Faut-il taxer l’usage des réseaux sociaux….en Afrique?

Faut-il taxer l’usage des réseaux sociaux….en Afrique?

La question est d’actualité dans de nombreux pays. Mais avant de répondre à cette question, qu’entend-on par «réseaux sociaux »?

Les OTT, over the top, sont des services d’opérateurs globaux qui utilisent des réseaux des opérateurs de télécommunications sans forcément leur payer une redevance et sans non plus payer des taxes locales.

Avec le déploiement massif de la 4G, les technologies et débit disponible, ont permis d’utiliser des solutions de communications longue distance, non facturées par les opérateurs.

A titre d’exemple, quand le consommateur africain utilise imo, whatsapp, viber ou Messenger, l’opérateur local ne gagne rien de plus que le débit facturé, mais il perd les appels vocaux vers le destinataire final.

Les licences de télécommunications vendues à prix d’or ont perdu de leur intérêt et les redevances à payer au trésor public sont devenues incompatibles avec les recettes des compagnies.

Mieux, les Google, Microsoft ou Tenxent ne reversent aucune redevance aux opérateurs pour l’utilisation de leurs infrastructures.

Faut-il alors taxer l’usage des OTT?

Dans la nouvelle économie quand un service est gratuit, sachez que l’usager est le produit.

Avec Facebook, whatsapp ou WeChat, les GAFAS et BATX en savent plus sur les utilisateurs que les services de renseignements des pays africains. Ils peuvent le géolocaliser, connaître tous ses contacts dans le monde, ses opinions politiques, sa religion et ses habitudes d’achat … et tant d’autres informations que nous n’imaginons même pas.

Ainsi quand la Chine décide de «prêter » plus de 50 milliards de dollars aux africains, elle dispose de suffisamment d’informations sur les habitudes de consommations et sur les mouvements commerciaux (mobile banking oblige) que les services de statistiques des pays africains. Elle peut le faire en connaissance de cause…

Alors disposer de tant de données a un prix.

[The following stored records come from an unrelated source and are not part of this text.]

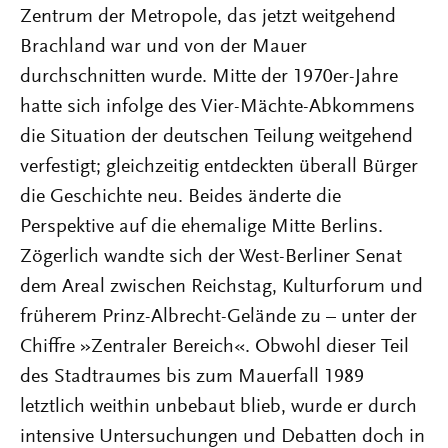
Zentrum der Metropole, das jetzt weitgehend
Brachland war und von der Mauer
durchschnitten wurde. Mitte der 1970er-Jahre
hatte sich infolge des Vier-Mächte-Abkommens
die Situation der deutschen Teilung weitgehend
verfestigt; gleichzeitig entdeckten überall Bürger
die Geschichte neu. Beides änderte die
Perspektive auf die ehemalige Mitte Berlins.
Zögerlich wandte sich der West-Berliner Senat
dem Areal zwischen Reichstag, Kulturforum und
früherem Prinz-Albrecht-Gelände zu – unter der
Chiffre »Zentraler Bereich«. Obwohl dieser Teil
des Stadtraumes bis zum Mauerfall 1989
letztlich weithin unbebaut blieb, wurde er durch
intensive Untersuchungen und Debatten doch in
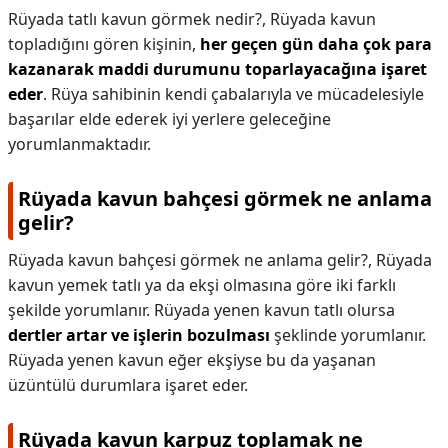
Rüyada tatlı kavun görmek nedir?,
Rüyada kavun
topladığını gören kişinin,
her geçen gün daha çok para
kazanarak maddi durumunu toparlayacağına işaret
eder
. Rüya sahibinin kendi çabalarıyla ve mücadelesiyle
başarılar elde ederek iyi yerlere geleceğine
yorumlanmaktadır.
Rüyada kavun bahçesi görmek ne anlama
gelir?
Rüyada kavun bahçesi görmek ne anlama gelir?,
Rüyada
kavun yemek tatlı ya da ekşi olmasına göre iki farklı
şekilde yorumlanır. Rüyada yenen kavun tatlı olursa
dertler artar ve işlerin bozulması
şeklinde yorumlanır.
Rüyada yenen kavun eğer ekşiyse bu da yaşanan
üzüntülü durumlara işaret eder.
Rüyada kavun karpuz toplamak ne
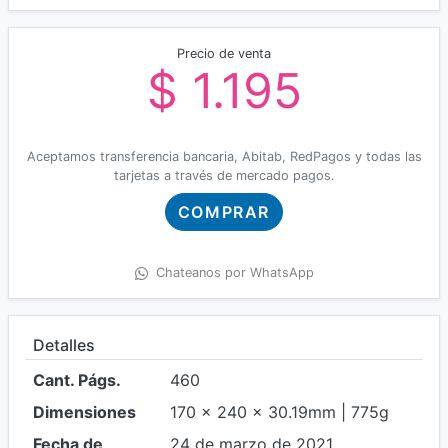
Precio de venta
$ 1.195
Aceptamos transferencia bancaria, Abitab, RedPagos y todas las
tarjetas a través de mercado pagos.
COMPRAR
Chateanos por WhatsApp
Detalles
Cant. Págs.
460
Dimensiones
170 x 240 x 30.19mm | 775g
Fecha de
24 de marzo de 2021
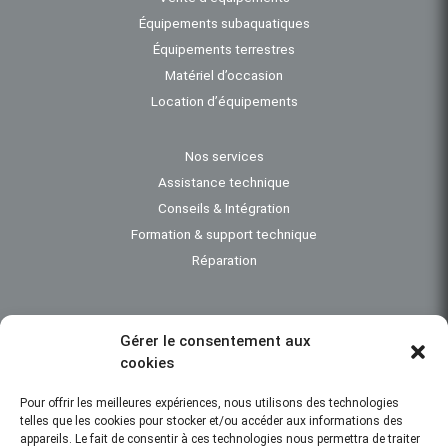
Équipements subaquatiques
Équipements terrestres
Matériel d’occasion
Location d’équipements
Nos services
Assistance technique
Conseils & Intégration
Formation & support technique
Réparation
Gérer le consentement aux
cookies
Investigation subaquatique - Bathymétrie - Instrumentation océanographique -
Engins de dragage - Travaux maritimes - Topographie - Positionnement
Pour offrir les meilleures expériences, nous utilisons des technologies
subaquatique
telles que les cookies pour stocker et/ou accéder aux informations des
appareils. Le fait de consentir à ces technologies nous permettra de traiter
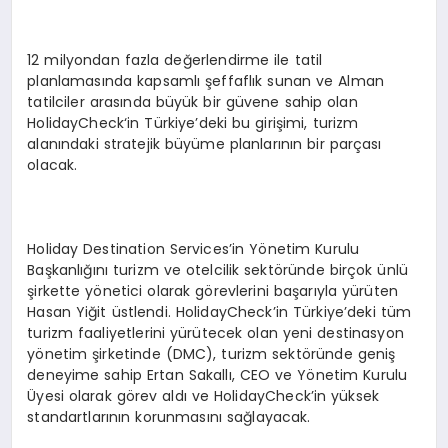
12 milyondan fazla değerlendirme ile tatil
planlamasında kapsamlı şeffaflık sunan ve Alman
tatilciler arasında büyük bir güvene sahip olan
HolidayCheck‘in Türkiye’deki bu girişimi, turizm
alanındaki stratejik büyüme planlarının bir parçası
olacak.
Holiday Destination Services’in Yönetim Kurulu
Başkanlığını turizm ve otelcilik sektöründe birçok ünlü
şirkette yönetici olarak görevlerini başarıyla yürüten
Hasan Yiğit üstlendi. HolidayCheck’in Türkiye’deki tüm
turizm faaliyetlerini yürütecek olan yeni destinasyon
yönetim şirketinde (DMC), turizm sektöründe geniş
deneyime sahip Ertan Sakallı, CEO ve Yönetim Kurulu
Üyesi olarak görev aldı ve HolidayCheck’in yüksek
standartlarının korunmasını sağlayacak.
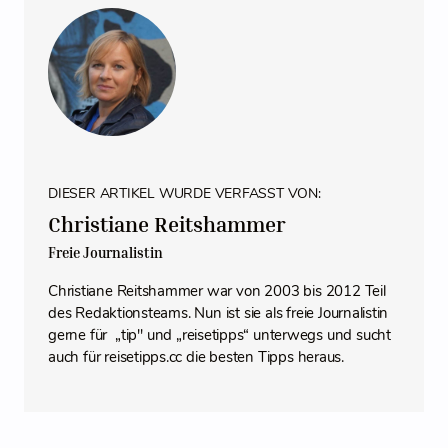
DIESER ARTIKEL WURDE VERFASST VON:
Christiane Reitshammer
Freie Journalistin
Christiane Reitshammer war von 2003 bis 2012 Teil
des Redaktionsteams. Nun ist sie als freie Journalistin
gerne für „tip" und „reisetipps“ unterwegs und sucht
auch für reisetipps.cc die besten Tipps heraus.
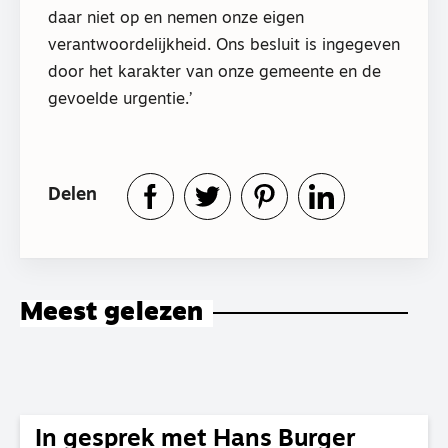
daar niet op en nemen onze eigen
verantwoordelijkheid. Ons besluit is ingegeven
door het karakter van onze gemeente en de
gevoelde urgentie.’
Delen
Meest gelezen
In gesprek met Hans Burger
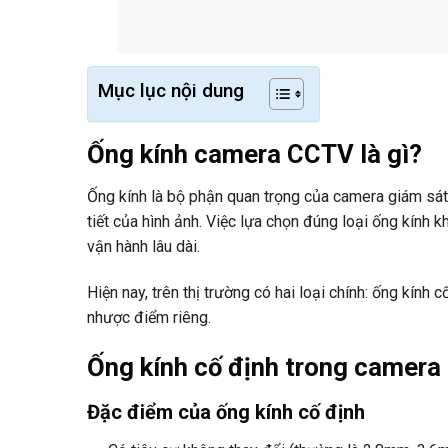
Mục lục nội dung
Ống kính camera CCTV là gì?
Ống kính là bộ phận quan trọng của camera giám sát 
tiết của hình ảnh. Việc lựa chọn đúng loại ống kính k
vận hành lâu dài.
Hiện nay, trên thị trường có hai loại chính: ống kính 
nhược điểm riêng.
Ống kính cố định trong camer
Đặc điểm của ống kính cố định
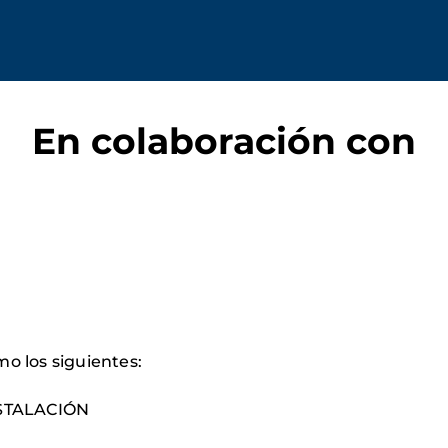
En colaboración con
o los siguientes:
STALACIÓN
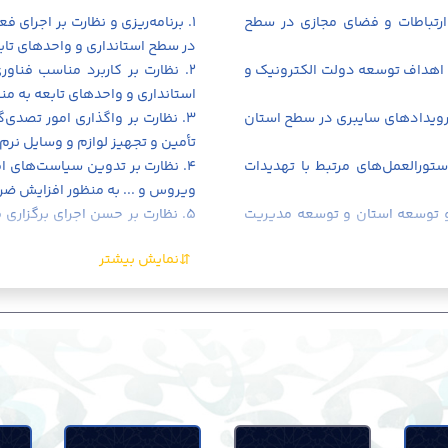
کاربرد توسعه دولت الکترونیک و ف
 ارتباطات و فضای مجازی در سطح
۱. برنامه‌ریزی و نظارت بر اجرای
استان.
در سطح استانداری و واحدهای تابع
۷. نظارت عالیه بر عملکرد کارگروه دفاتر پیشخوان دولت استان.
د اهداف توسعه دولت الکترونیک و
۲. نظارت بر کاربرد مناسب فناو
۸. نظارت و ارزیابی طرحهای تحقیقاتی، برنامه‌ها و پروژه‌های فناوری اطلاعات در استان.
استانداری و واحدهای تابعه به من
۹. همکاری و نظارت بر تهیه اسناد 
و رویدادهای سایبری در سطح استان
۳. نظارت بر واگذاری امور تصدی‌
جامع توسعه فناوری اطلاعات استان 
تأمین و تجهیز لوازم و وسایل نرم‌
مربوطه و اسناد بالادستی مصوب.
ستورالعمل‌های مرتبط با تهدیدات
۴. نظارت بر تدوین سیاست‌های ام
۱۰. حمایت و نظارت بر تحقق برنام
ویروس و ... به منظور افزایش ضر
زی و توسعه استان و توسعه مدیریت
۵. نظارت بر حسن اجرای برگزاری 
تسهیلات لازم جهت توسعه متوازن فنا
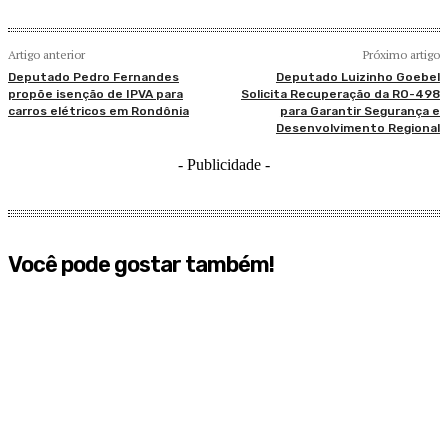
Artigo anterior
Próximo artigo
Deputado Pedro Fernandes
Deputado Luizinho Goebel
propõe isenção de IPVA para
Solicita Recuperação da RO-498
carros elétricos em Rondônia
para Garantir Segurança e
Desenvolvimento Regional
- Publicidade -
Você pode gostar também!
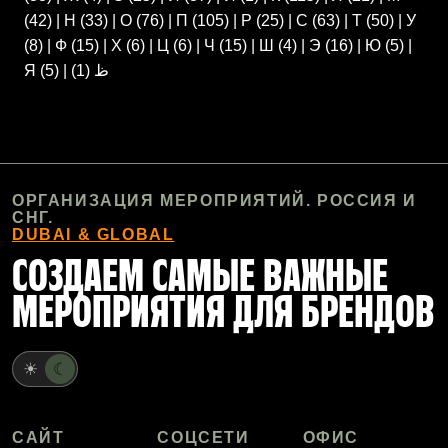
(42)
|
Н
(33)
|
О
(76)
|
П
(105)
|
Р
(25)
|
С
(63)
|
Т
(50)
|
У
(8)
|
Ф
(15)
|
Х
(6)
|
Ц
(6)
|
Ч
(15)
|
Ш
(4)
|
Э
(16)
|
Ю
(5)
|
Я
(5)
|
(1)
ظ
ОРГАНИЗАЦИЯ МЕРОПРИЯТИЙ. РОССИЯ И
СНГ.
DUBAI & GLOBAL
СОЗДАЕМ САМЫЕ ВАЖНЫЕ
МЕРОПРИЯТИЯ ДЛЯ БРЕНДОВ
☀
☾
САЙТ
СОЦСЕТИ
ОФИС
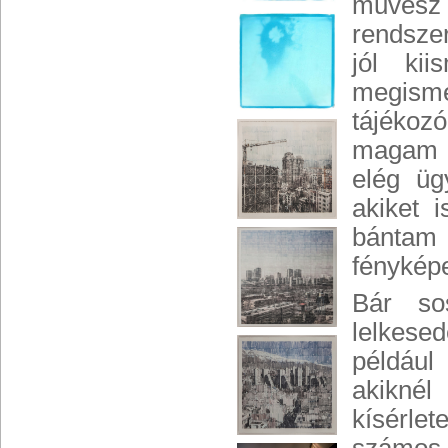
művész i
rendszer
jól ki
megism
tájékoz
magam i
elég üg
akiket 
bántam 
fényképe
Bár so
lelkese
például
akiknél
kísérle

Les États africains se doivent de rechercher la rentabilité de leurs investissements.

Taxer l’usage des réseaux est donc une question de survie, sauf à ce que les GAFAS ou BATX aillent construire en Afrique des réseaux dédiés. Dans ce cas, ils paieront une redevance à l’Etat.

Faut-il taxer l’usager?

Les arguments utilisés par tous les pays pour justifier cette taxation sont contre productifs.

En effet, dire qu’on développe l’économie numérique et en même temps, mettre des freins à l’usage du numérique est schizophrénique.

C’est pourquoi les États doivent se regrouper et exiger des GAFAS et des BATX le paiement de redevance au trésor public pour compenser le manque à gagner, facilement chiffrable, dû par les opérateurs locaux.

A défaut, et ils n’y ont aucun intérêt, il faut interdire ou réduire l’accès à ces réseaux… Ce qui même si c’était techniquement envisageable, est politiquement explosif….

Beaucoup de pays ont choisi la taxation de l’usager entre la peste de l’interdiction et le choléra de la taxation. L’idéal aurait été d’affronter les prédateurs en exigeant qu’ils contribuent au développement des pays africains… en payant des taxes locales.